*Brief 1*
Answer these questions using the abstract on constructed wetlands and nitrate.
(a) In which river basins does nitrogen export primarily originate?
(b) How many sites suitable for wetland placement did the results show?
(c) Approximately what share of all exported nitrate would the wetlands remove?
*Brief 2*
Rewrite as a bulleted list the paragraph of the wetland abstract that begins "Wetlands offer a variety of services," keeping its main facts.
*Brief 3*
Reproduce the wetland abstract word for word from "Dissertation" to "and downstream waters.".

*Study text*
=== Begin Enclosure ===

Document Type

Dissertation

Publication Date

7-26-2010

Abstract

Wetlands offer a variety of services, such as pollutant removal from point and nonpoint sources, flood attenuation, and habitat for biodiversity. Constructed wetlands can be used in agricultural watersheds to protect surface waters from pollution by agricultural activities. A particular concern for the agricultural Midwest is the high nitrate export from agricultural fields that affects water quality at local and regional scales, including hypoxia in the Gulf of Mexico. Nitrogen export primarily originates in the Upper Mississippi and Ohio River Basins. Tiledrained lands, characteristic of west central Indiana, have greater nitrate losses than un-tiled lands. Constructed wetlands have been proposed as a partial solution to intercept nitrate between agricultural lands and downstream waters.

In order to most efficiently use constructed wetlands to treat nitrate exported from tile-drained lands, these wetlands should be carefully placed in the landscape to intercept high nitrate loads and sized according to their contributing areas. In this thesis a methodology is presented for strategically placing constructed wetlands in the landscape, and this methodology is applied to an 8-digit hydrologic unit (HUC) in west central Indiana. Results showed 19 sites that are suitable for wetland placement, requiring conversion of 0.1% of the entire 8-digit watershed. These wetlands would intercept approximately 3% of nitrate-rich waters from tiledrained lands, removing approximately 1% of all nitrate exported.

=== End Enclosure ===

[Collected data]
=== Begin Enclosure ===

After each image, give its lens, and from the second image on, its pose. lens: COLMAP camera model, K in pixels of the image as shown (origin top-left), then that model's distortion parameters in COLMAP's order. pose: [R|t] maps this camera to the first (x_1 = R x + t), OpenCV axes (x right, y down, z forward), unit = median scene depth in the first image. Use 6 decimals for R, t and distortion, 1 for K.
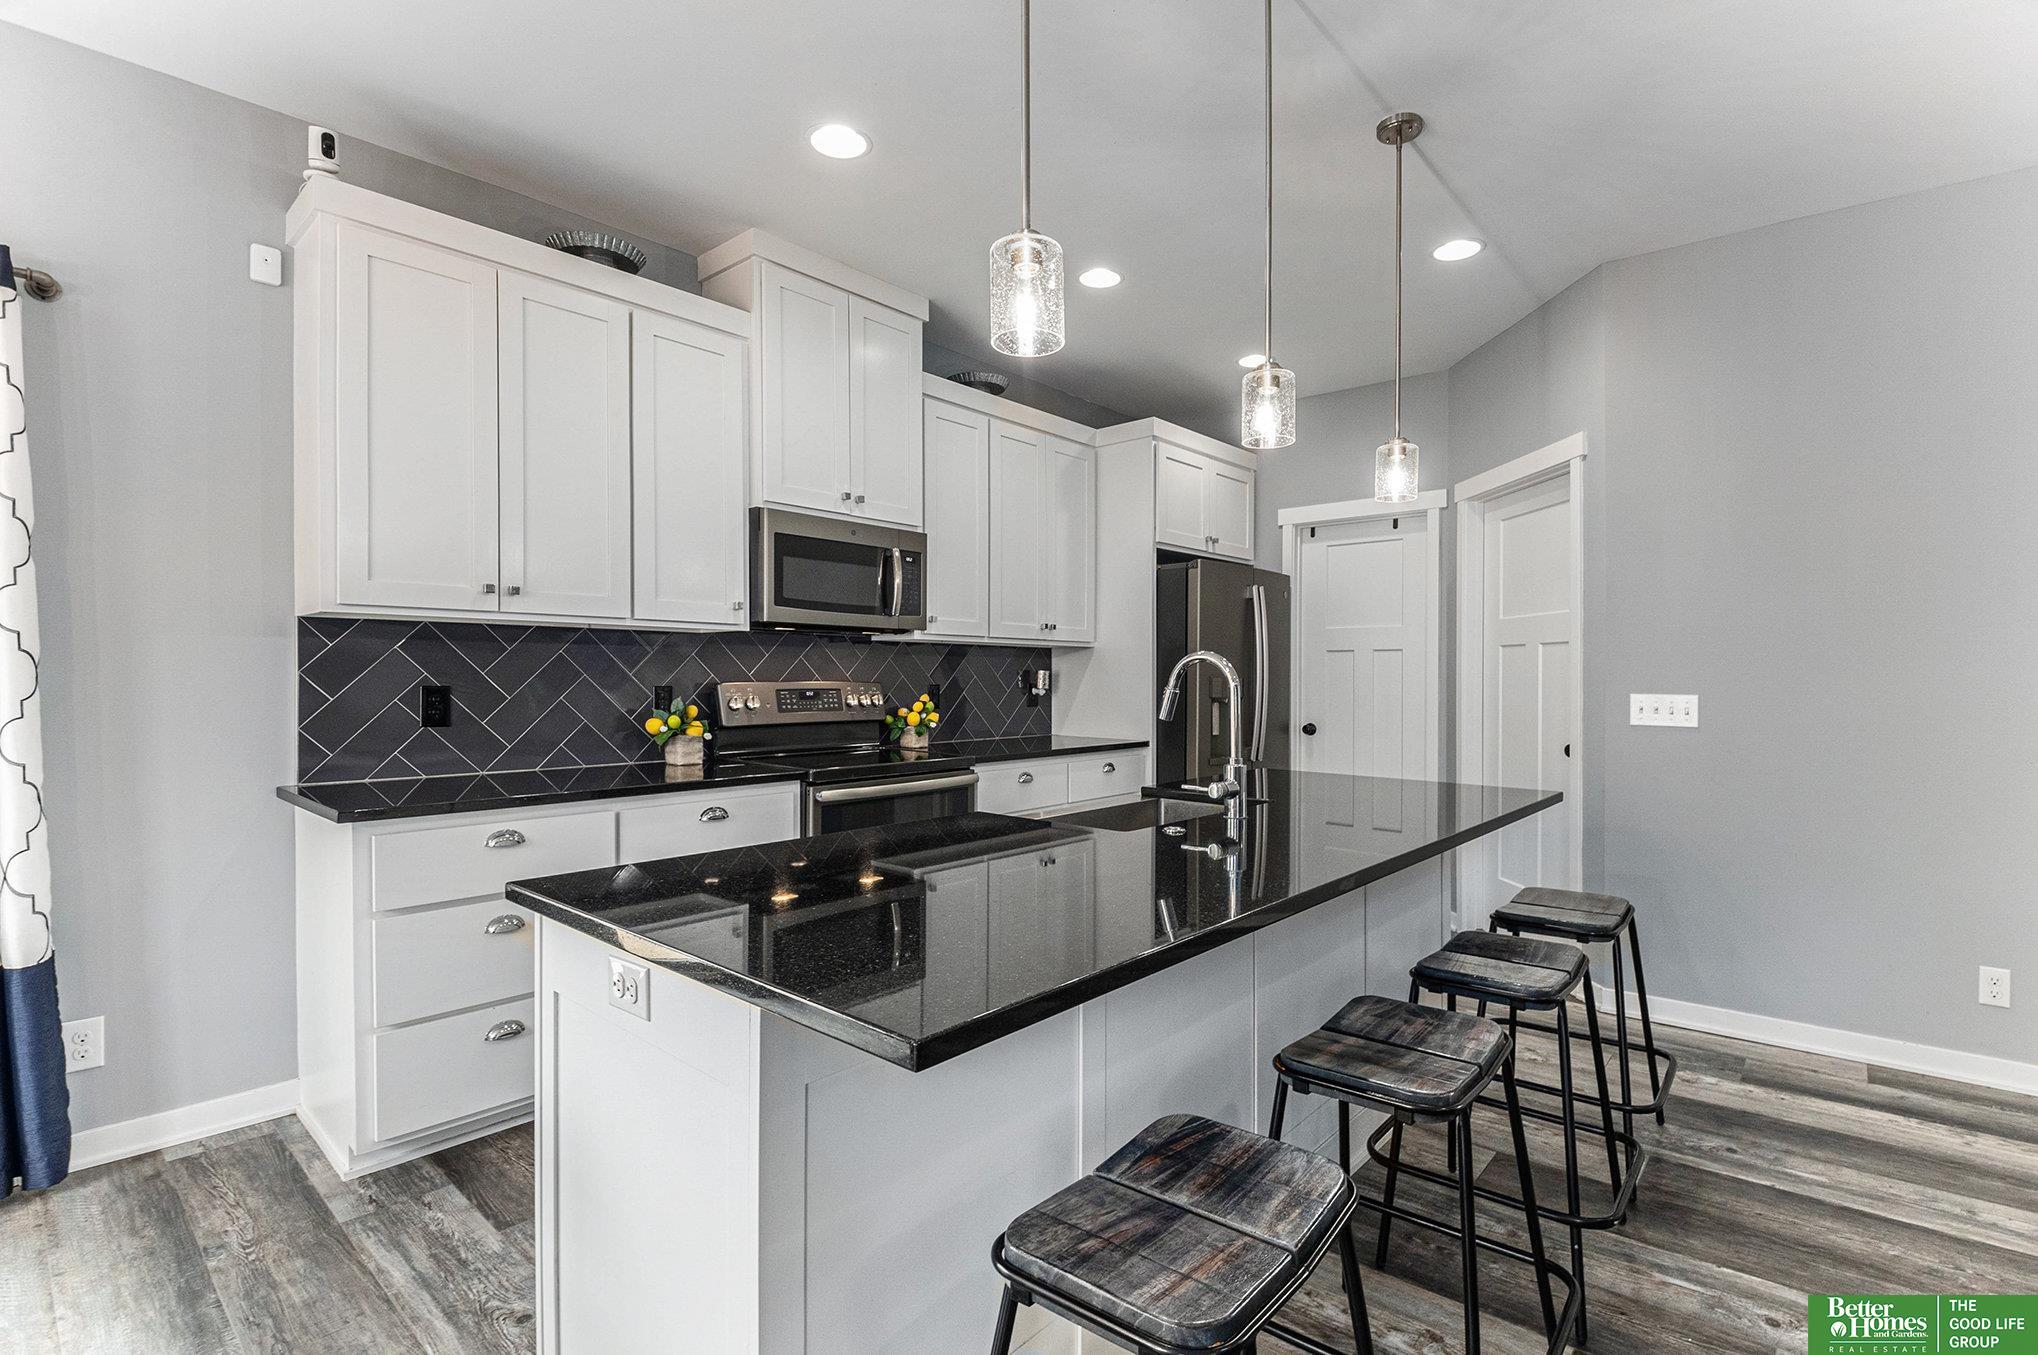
lens RADIAL K [[937.4, 0, 1103.2], [0, 937.4, 679.8], [0, 0, 1]] dist [-0.000224, -0.016893]
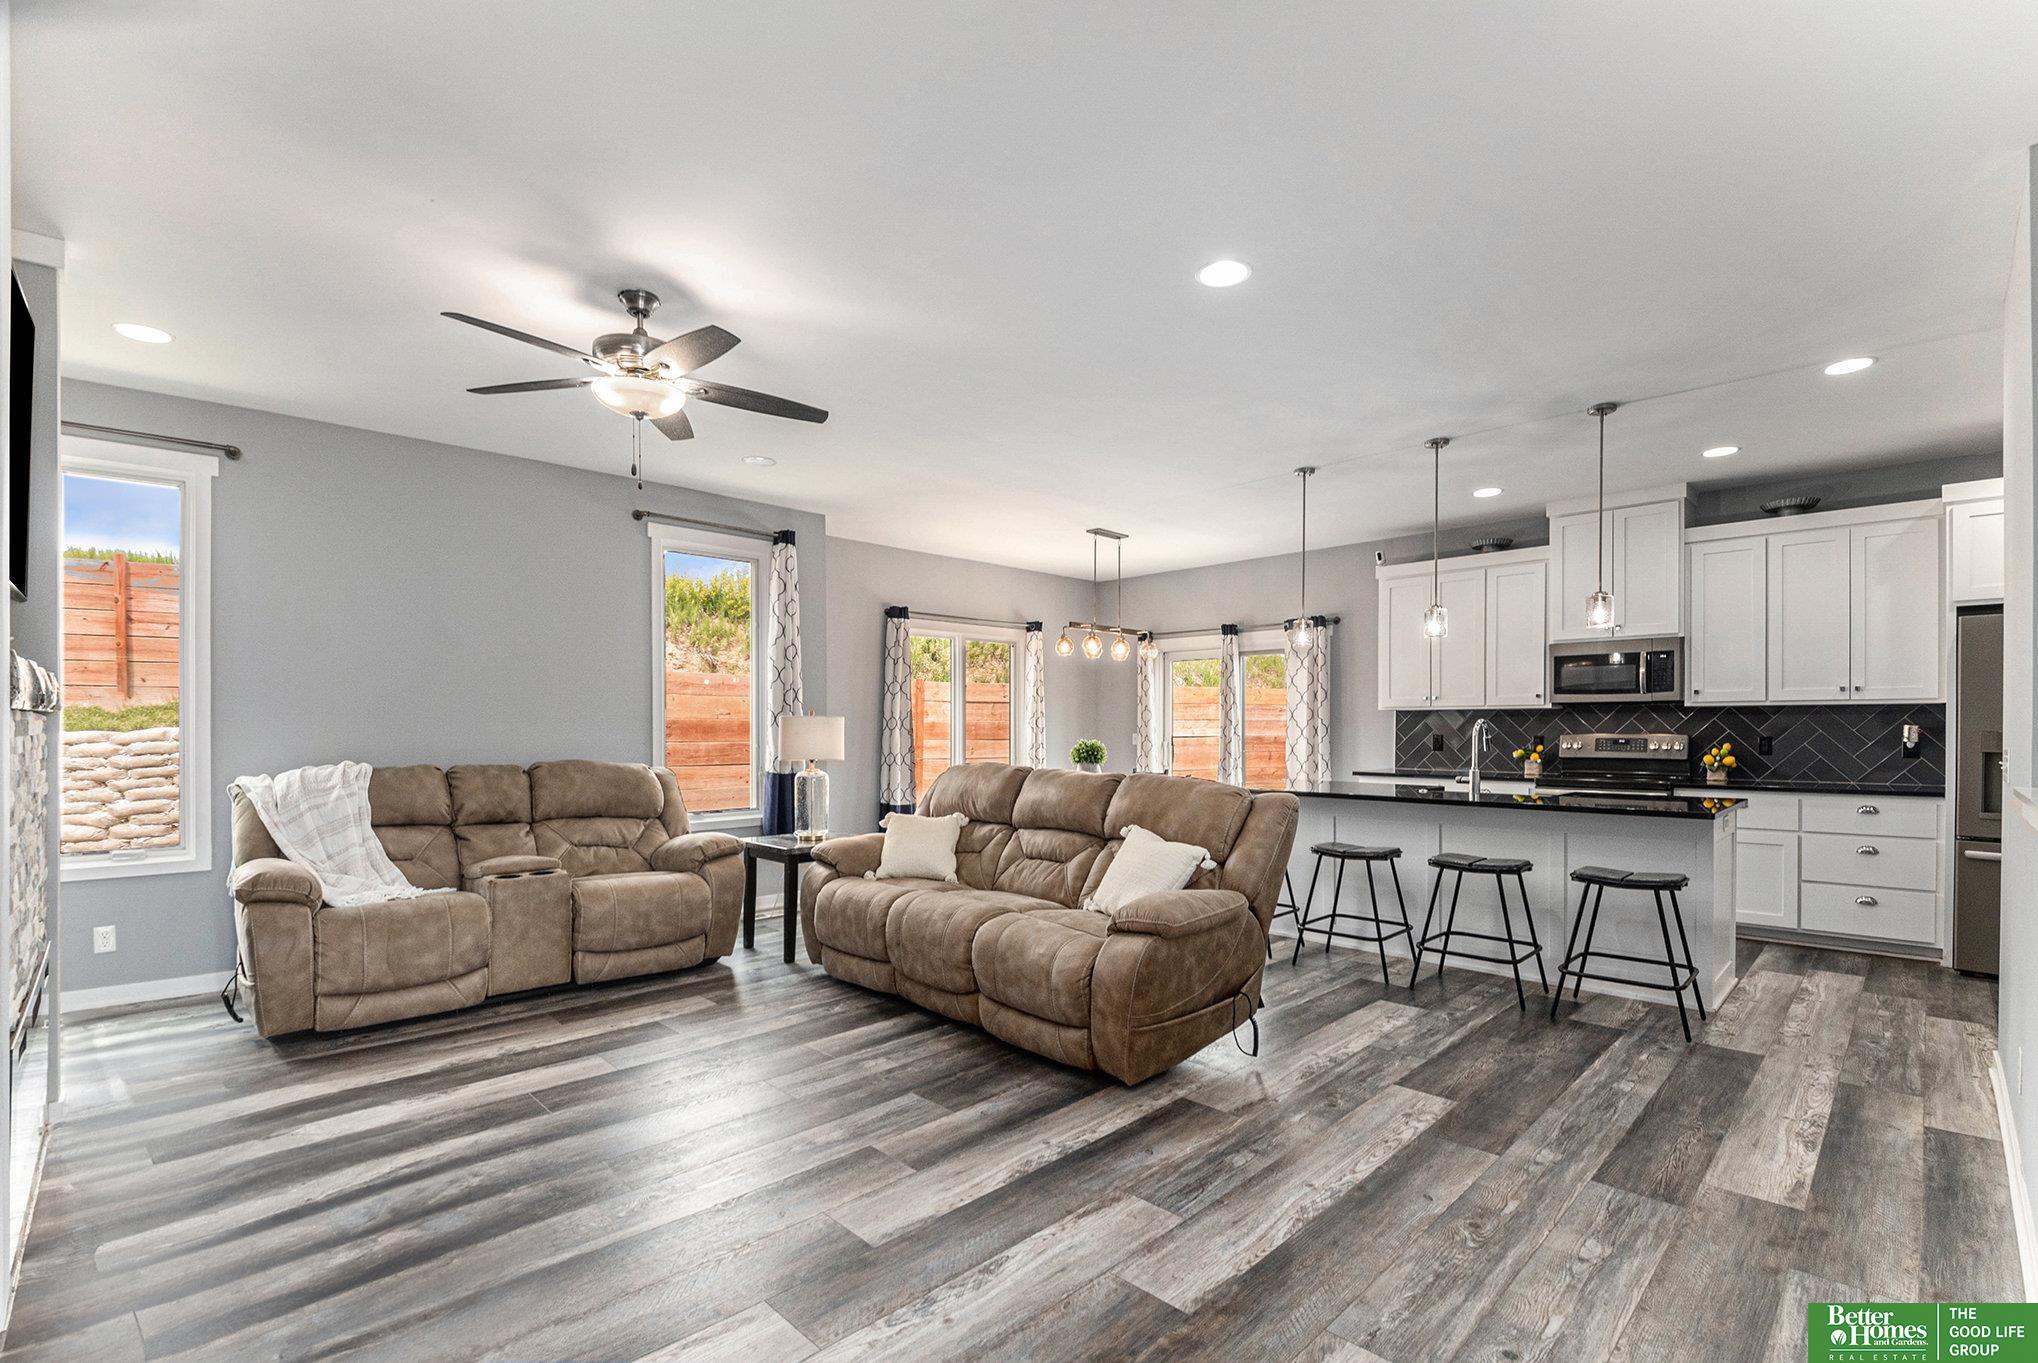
lens RADIAL K [[918.4, 0, 980.1], [0, 918.4, 730.8], [0, 0, 1]] dist [-0.002799, -0.016402]
pose [[-0.141902, -0.002580, -0.989877, 1.571586], [-0.004241, 0.999989, -0.001998, 0.004516], [0.989872, 0.003915, -0.141911, 0.084962]]
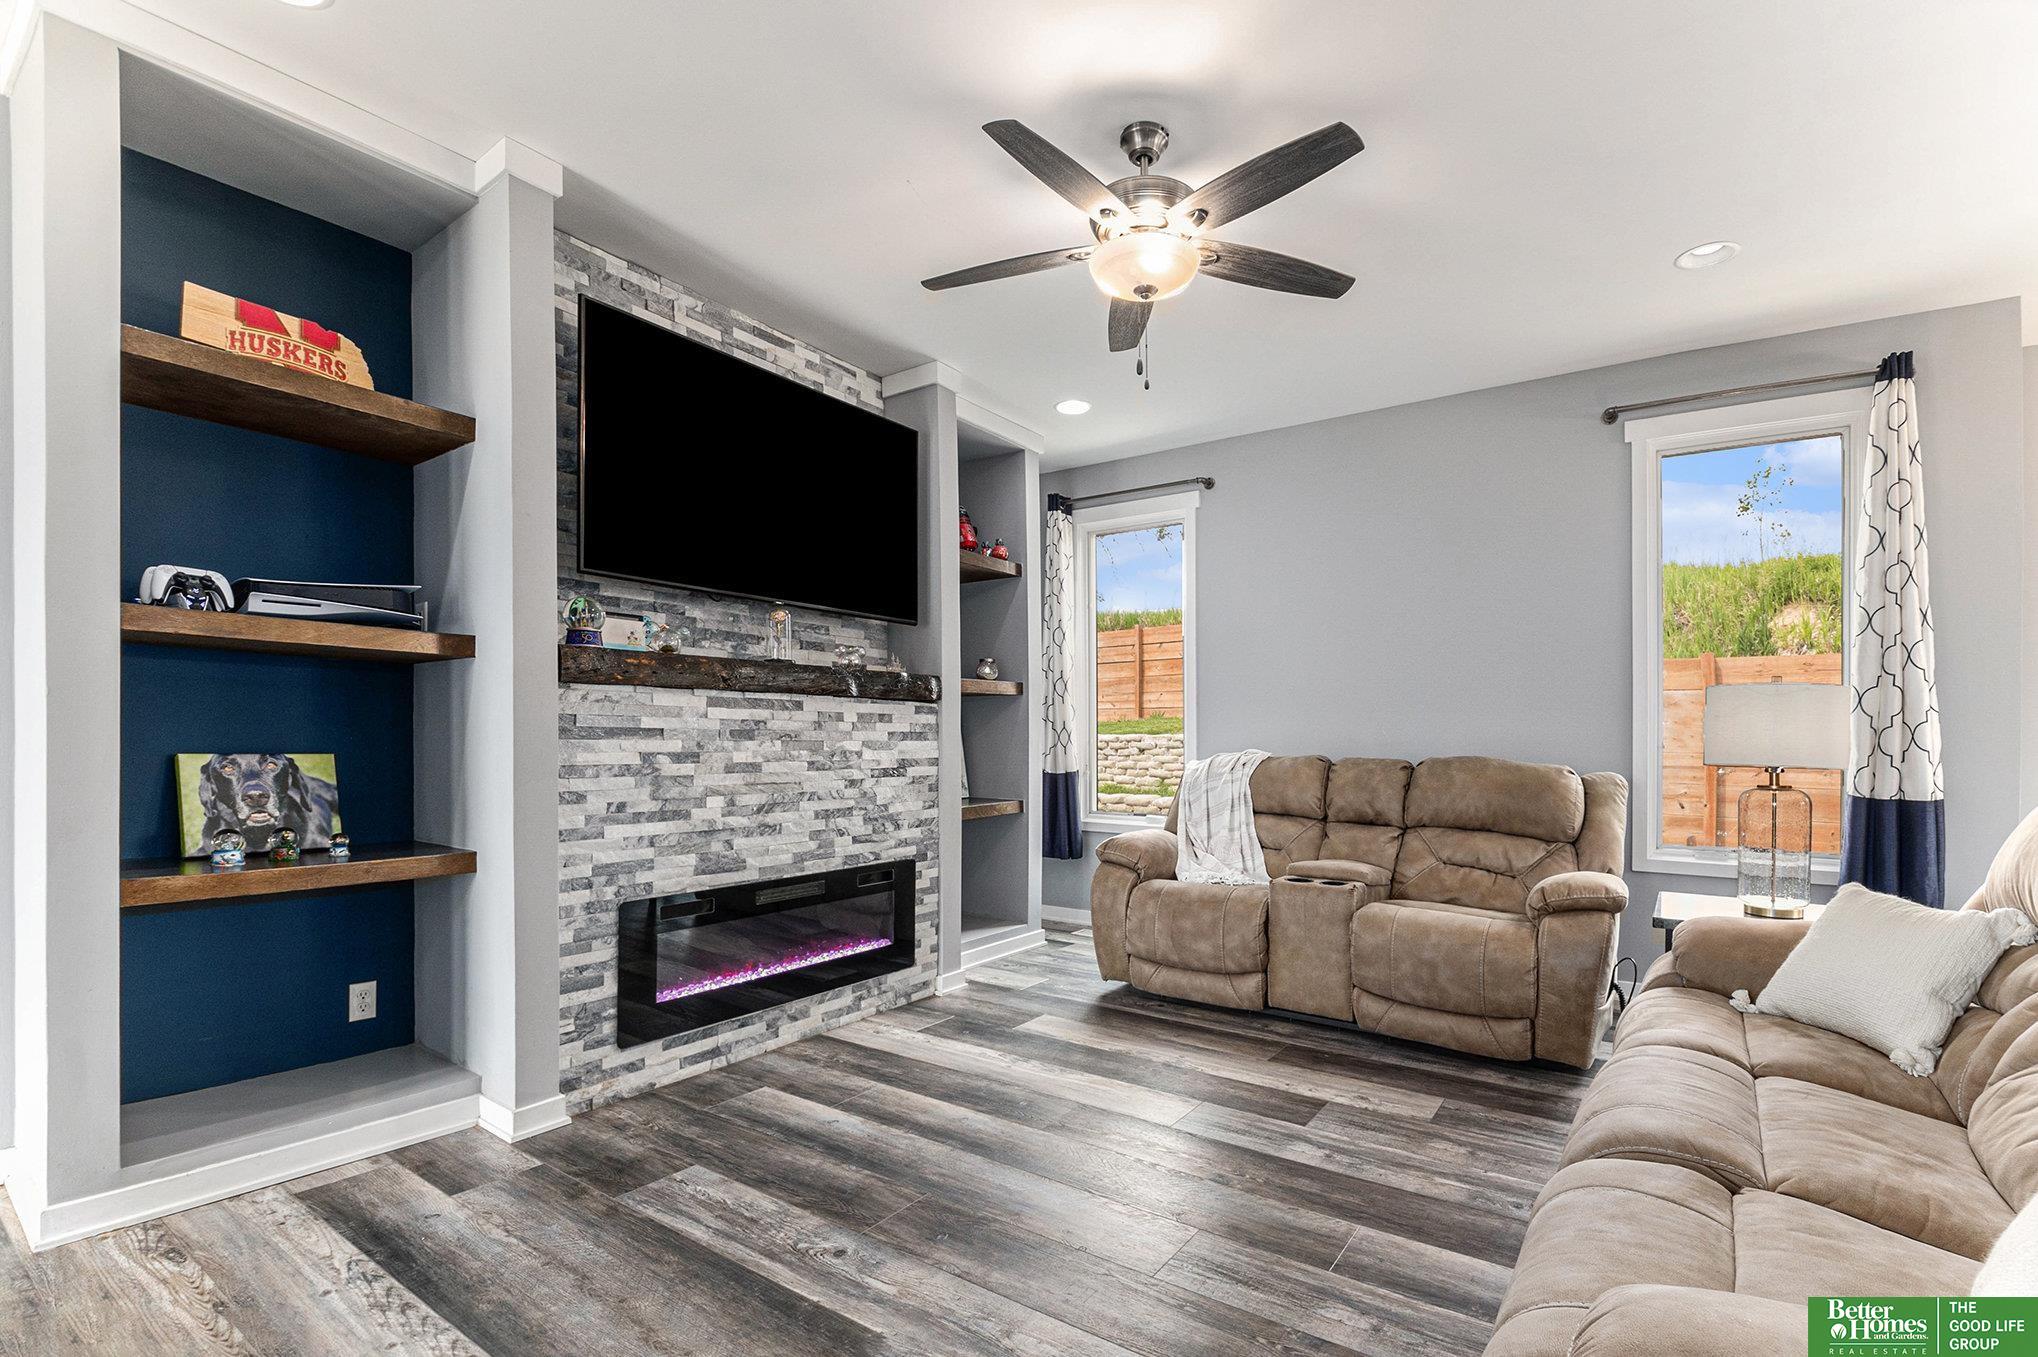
lens RADIAL K [[888.9, 0, 1070.0], [0, 888.9, 749.4], [0, 0, 1]] dist [-0.000077, -0.014971]
pose [[-0.995258, -0.013653, -0.096302, 0.801819], [-0.015112, 0.999782, 0.014441, 0.034188], [0.096084, 0.015828, -0.995247, 0.313230]]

=== End Enclosure ===

*Solution 1*
(a) The Upper Mississippi and Ohio River Basins.
(b) 19 sites.
(c) Approximately 1%.

*Solution 2*
- Wetlands remove pollutants from point and nonpoint sources, attenuate floods, and provide habitat for biodiversity.
- Constructed wetlands can protect surface waters in agricultural watersheds from pollution by agricultural activities.
- High nitrate export from agricultural fields is a particular concern in the agricultural Midwest. It affects water quality at local and regional scales, including hypoxia in the Gulf of Mexico.
- Nitrogen export primarily originates in the Upper Mississippi and Ohio River Basins.
- Tile-drained lands, characteristic of west central Indiana, lose more nitrate than un-tiled lands.
- Constructed wetlands have been proposed as a partial solution to intercept nitrate between agricultural lands and downstream waters.

*Solution 3*
Dissertation

Publication Date

7-26-2010

Abstract

Wetlands offer a variety of services, such as pollutant removal from point and nonpoint sources, flood attenuation, and habitat for biodiversity. Constructed wetlands can be used in agricultural watersheds to protect surface waters from pollution by agricultural activities. A particular concern for the agricultural Midwest is the high nitrate export from agricultural fields that affects water quality at local and regional scales, including hypoxia in the Gulf of Mexico. Nitrogen export primarily originates in the Upper Mississippi and Ohio River Basins. Tiledrained lands, characteristic of west central Indiana, have greater nitrate losses than un-tiled lands. Constructed wetlands have been proposed as a partial solution to intercept nitrate between agricultural lands and downstream waters.